I pulled off the membrane from each slab and rubbed each in one of the rubs mentioned above. (If you do not remove the membrane, it is hard to get the ribs as tender as they should be) I cut each slab into two and wrapped all four pieces in saran wrap and placed them back in the fridge.
The cooking method i decided to employ was the 3-1-1 method I had often read about. For this, I brought the egg up to 250º and let it sit for a few minutes to make sure the temp was locked in. I dropped in 2 handfuls of soaked hickory chips and placed the plate setter in legs up for indirect heat. I placed the grate on top of the plate setter legs with a drip pan on top. I then used the same V-rack I used for the butt only this time inverted so it was more of a Lambda rack. I placed the ribs in the slots standing up so that I would not have to bother with flipping them. (The setup is somewhat visible in the image below. I will try to get better about taking setup pics.) I cooked the ribs like this with apples juice in the drip pan for 3hours. I then pulled the ribs and wrapped them in foil with apple juice and placed back on for an hour. At this point the ribs are super juicy and falling off the bone. I pulled them off unwrapped and threw them back on for one more hour to firm them back up. I re-wrapped them in foil and let them rest in a cooler with towels until it was time to eat.
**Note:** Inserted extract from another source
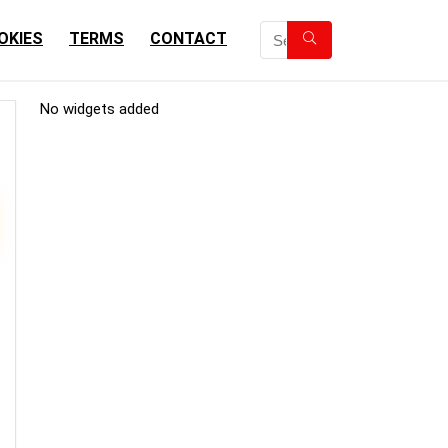
OKIES
TERMS
CONTACT
No widgets added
Ribs are done when the meat begins to pull away from the bone. In my case, the rib meat was already pulling back from the bone after the original three hours. For this reason, I think I would try to keep my temperature around 225º for future cooks. Regardless, the ribs were extraordinary. Some of the best I have ever had. The applewood rubbed ribs were slightly better than the pork rub ribs. Our friends seemed to enjoy them and the chef even went back for seconds. VICTORY!